RECORDS: Begin

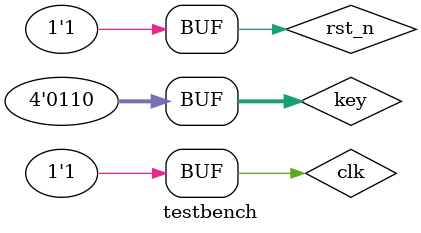
<source format=v>
`timescale 1ns/1ns
module testbench();

    reg       clk,rst_n;
    reg[3:0]  col;
    wire[3:0] row;
    wire[5:0] DIG;
    wire      TXD;
    wire      A,B,C,D,E,F,G,DP;
    wire      LED;

    reg[3:0] key;

    e902SoC core(
        .clk(clk),
        .rst_n(rst_n),
        .RXD(1'b1),
        .TXD(TXD),
        .col_in(col),
        .row(row),
        .DIG(DIG),
        .A(A),
        .B(B),
        .C(C),
        .D(D),
        .E(E),
        .F(F),
        .G(G),
        .DP(DP),
        .LED(LED)
    );

    always @(*) begin
        case(key)
            4'h0: col = {3'b111,~(row == 4'b1110)};
            4'h1: col = {2'b11,~(row == 4'b1110),1'b1};
            4'h2: col = {1'b1,~(row == 4'b1110),2'b11};
            4'h3: col = {~(row == 4'b1110),3'b111};    
            4'h4: col = {3'b111,~(row == 4'b1101)};
            4'h5: col = {2'b11,~(row == 4'b1101),1'b1};
            4'h6: col = {1'b1,~(row == 4'b1101),2'b11};
            4'h7: col = {~(row == 4'b1101),3'b111};    
            4'h8: col = {3'b111,~(row == 4'b1011)};
            4'h9: col = {2'b11,~(row == 4'b1011),1'b1};
            4'ha: col = {1'b1,~(row == 4'b1011),2'b11};
            4'hb: col = {~(row == 4'b1011),3'b111};    
            4'hc: col = {3'b111,~(row == 4'b0111)};
            4'hd: col = {2'b11,~(row == 4'b0111),1'b1};
            4'he: col = {1'b1,~(row == 4'b0111),2'b11};
            4'hf: col = {~(row == 4'b0111),3'b111};    
            default: col = 4'b1111;
        endcase
    end

    always begin
        clk=0;
        #10;
        clk=1;
        #10;
    end

    initial begin
        rst_n=0;
        #100;
        rst_n=1;
    end

initial begin
        key = 0;
        #1000000;
        key = 4;
        #1000000;
        key = 5;
        #1000000;
        key = 6;
    end



endmodule
</source>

RECORDS: End

HOW TO COMPLETE THIS TASK:
In the data above, find each line where the string "wire" appears, then copy it.

EXPECTED ANSWER:
    wire[3:0] row;
    wire[5:0] DIG;
    wire      TXD;
    wire      A,B,C,D,E,F,G,DP;
    wire      LED;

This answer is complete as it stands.